The church calls on us at this period to journey with Christ in his sufferings that we may also share in the glory and joy of the resurrection through his passion and his cross.

Beloved Joy has a spiritual origin beginning from a heart that loves and feels itself loved by God and in turn loves God. Love is made concrete in deeds not sweet words. This season of lent, the church draws our attention to the pillars of the Lenten season and that is almsgiving for it covers a multitude a number of sins. It is also a means we identify ourselves with the needy in our midst hence we have our SACCS project, an initiative of St. Augustine Catholic Chaplaincy, Akoka, designed to help the needy. Nothing interests the Lord than a heart that is drawn to the needy and that is why he said in matt. 25: 40 “…I tell you, whenever you did this for one of the least important of these brothers of mine, you did it for me!”

Our love will make no meaning if we do not concretize it in action and that is what we are calling on us today to please key into the SACCS project as you have done before and it has been of great benefit to others.

Our support of this project ought to be done in joy and cheerfulness since it is one way we are identifying with the lord in the needy who are created in the image and likeness of God. God loves a cheerful giver

Dear friends it is only a heart that is in union and at peace with God, even though it knows itself to be that of a sinner, goes to the source of all forgiveness, to Christ in the sacrament of penance.

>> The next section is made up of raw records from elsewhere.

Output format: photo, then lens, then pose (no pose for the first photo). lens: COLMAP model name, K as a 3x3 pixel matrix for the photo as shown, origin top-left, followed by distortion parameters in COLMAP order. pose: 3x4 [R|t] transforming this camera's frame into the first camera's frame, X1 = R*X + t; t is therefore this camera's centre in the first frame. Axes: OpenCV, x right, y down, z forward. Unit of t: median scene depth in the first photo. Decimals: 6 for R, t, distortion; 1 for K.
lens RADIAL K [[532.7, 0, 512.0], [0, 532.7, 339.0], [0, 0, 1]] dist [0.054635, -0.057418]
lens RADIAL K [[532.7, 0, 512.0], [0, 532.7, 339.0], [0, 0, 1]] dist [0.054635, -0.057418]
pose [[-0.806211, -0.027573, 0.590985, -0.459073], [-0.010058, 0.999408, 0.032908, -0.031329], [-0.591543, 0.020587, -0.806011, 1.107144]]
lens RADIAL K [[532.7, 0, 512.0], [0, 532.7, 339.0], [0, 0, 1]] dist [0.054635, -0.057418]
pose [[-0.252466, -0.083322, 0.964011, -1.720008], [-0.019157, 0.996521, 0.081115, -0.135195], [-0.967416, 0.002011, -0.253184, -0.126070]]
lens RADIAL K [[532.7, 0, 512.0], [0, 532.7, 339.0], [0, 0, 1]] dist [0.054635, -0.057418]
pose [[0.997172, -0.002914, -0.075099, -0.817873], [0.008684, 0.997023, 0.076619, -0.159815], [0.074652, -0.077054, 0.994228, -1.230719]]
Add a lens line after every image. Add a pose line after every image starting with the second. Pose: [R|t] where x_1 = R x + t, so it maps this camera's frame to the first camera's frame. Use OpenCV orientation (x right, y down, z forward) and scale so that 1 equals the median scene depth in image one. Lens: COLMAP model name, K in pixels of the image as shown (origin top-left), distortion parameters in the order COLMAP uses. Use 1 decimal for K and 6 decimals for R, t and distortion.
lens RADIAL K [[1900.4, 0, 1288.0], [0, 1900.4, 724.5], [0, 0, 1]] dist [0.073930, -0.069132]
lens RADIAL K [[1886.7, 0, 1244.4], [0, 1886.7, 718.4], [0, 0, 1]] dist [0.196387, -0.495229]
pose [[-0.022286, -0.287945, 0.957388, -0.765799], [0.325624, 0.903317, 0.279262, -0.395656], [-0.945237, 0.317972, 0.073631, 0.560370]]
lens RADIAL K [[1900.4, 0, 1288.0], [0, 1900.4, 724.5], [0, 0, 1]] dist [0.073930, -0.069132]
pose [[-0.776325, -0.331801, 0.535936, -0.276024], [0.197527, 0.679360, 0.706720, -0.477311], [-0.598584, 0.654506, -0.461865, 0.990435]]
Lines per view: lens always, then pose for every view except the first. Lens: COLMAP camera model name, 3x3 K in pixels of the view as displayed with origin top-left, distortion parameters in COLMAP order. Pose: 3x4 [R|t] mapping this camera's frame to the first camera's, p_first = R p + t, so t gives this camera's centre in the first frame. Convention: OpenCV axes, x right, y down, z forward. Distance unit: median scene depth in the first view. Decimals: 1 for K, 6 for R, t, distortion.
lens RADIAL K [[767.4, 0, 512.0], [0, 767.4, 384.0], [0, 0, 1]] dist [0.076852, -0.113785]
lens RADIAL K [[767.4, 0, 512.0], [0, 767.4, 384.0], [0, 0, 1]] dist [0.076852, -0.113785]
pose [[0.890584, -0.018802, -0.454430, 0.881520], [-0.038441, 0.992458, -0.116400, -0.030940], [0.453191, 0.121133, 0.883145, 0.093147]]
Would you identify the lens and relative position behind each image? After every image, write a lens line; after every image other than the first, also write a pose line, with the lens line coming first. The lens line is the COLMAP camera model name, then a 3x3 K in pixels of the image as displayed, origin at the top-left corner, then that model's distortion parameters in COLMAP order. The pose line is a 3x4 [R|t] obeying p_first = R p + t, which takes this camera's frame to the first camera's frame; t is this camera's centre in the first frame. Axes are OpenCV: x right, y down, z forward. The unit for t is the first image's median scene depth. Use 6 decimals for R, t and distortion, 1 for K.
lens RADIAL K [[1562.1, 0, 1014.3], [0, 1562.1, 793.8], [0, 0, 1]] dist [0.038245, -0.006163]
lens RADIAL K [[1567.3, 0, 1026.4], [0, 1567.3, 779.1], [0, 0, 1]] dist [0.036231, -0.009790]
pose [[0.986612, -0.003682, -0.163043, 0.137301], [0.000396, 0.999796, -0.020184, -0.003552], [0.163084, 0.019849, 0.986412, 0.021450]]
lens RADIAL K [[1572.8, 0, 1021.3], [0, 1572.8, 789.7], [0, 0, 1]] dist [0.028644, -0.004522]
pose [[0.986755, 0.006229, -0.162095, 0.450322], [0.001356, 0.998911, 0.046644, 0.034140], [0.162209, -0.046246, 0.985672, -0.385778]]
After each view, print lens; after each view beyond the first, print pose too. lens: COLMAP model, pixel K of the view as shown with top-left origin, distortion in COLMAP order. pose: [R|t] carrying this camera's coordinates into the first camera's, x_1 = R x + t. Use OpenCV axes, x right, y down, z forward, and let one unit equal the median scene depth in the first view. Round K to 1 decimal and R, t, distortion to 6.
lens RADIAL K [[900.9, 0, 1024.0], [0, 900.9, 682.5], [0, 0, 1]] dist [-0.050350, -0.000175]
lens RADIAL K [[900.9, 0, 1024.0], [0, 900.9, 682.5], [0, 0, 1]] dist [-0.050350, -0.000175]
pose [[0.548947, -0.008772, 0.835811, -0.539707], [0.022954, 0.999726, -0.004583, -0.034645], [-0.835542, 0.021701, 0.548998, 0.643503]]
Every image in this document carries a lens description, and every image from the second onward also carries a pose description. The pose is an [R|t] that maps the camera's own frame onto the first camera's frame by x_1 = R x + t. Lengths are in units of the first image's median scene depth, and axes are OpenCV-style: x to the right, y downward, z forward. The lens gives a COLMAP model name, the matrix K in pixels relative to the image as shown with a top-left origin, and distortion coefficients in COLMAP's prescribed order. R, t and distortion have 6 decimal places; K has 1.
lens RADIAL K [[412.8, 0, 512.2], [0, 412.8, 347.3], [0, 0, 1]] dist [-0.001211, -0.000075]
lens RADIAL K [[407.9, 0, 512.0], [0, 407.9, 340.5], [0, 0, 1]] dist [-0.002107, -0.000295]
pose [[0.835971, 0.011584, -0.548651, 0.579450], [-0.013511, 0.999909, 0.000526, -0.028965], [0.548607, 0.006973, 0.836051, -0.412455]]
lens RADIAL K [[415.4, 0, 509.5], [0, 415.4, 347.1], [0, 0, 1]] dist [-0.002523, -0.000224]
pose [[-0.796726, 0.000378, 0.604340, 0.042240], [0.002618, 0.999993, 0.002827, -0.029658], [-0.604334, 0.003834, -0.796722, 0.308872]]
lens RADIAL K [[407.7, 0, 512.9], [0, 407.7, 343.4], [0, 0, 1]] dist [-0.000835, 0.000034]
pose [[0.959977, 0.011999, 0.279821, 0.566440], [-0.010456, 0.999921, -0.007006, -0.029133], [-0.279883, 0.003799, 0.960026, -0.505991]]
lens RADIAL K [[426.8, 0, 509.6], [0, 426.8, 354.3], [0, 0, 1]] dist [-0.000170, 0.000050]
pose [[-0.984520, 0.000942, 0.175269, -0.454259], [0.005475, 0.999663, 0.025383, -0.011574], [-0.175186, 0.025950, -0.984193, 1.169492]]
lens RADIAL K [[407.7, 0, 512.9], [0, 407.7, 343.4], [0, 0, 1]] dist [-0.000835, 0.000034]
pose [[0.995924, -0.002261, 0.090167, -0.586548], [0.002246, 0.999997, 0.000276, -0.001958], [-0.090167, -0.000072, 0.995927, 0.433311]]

Also, it is only a heart which unites its sufferings and tribulation with that of the lord. in such a situation the soul is purified and learns the lesson the Lord wants him to learn.

Suffering of itself alone neither transforms nor purifies. It may be the cause of rebellion and hatred, some Christians abandon Our Lord when they meet the cross, because they seek a purely human happiness, free from pain and accompanied by material wealth.

God asks us to lose our fear of pain and tribulation and unite ourselves to him, as he waits for us on the cross. Our soul will then be more purified, our love stronger. And we will realize that joy is inseparable from the cross. Not only that, but we will also understand that we can never be happy if we are not united to Christ on the cross, and that we will never know how to love if we do not at the same time love sacrifice.

Those tribulations that appear to our poor human reasoning as unjust and meaningless are necessary for our personal holiness and for the salvation of many souls. Suffering, when seen in its true light, when it serves as a means of loving more, produces great peace and deep joy. That is why God often blesses us with the cross.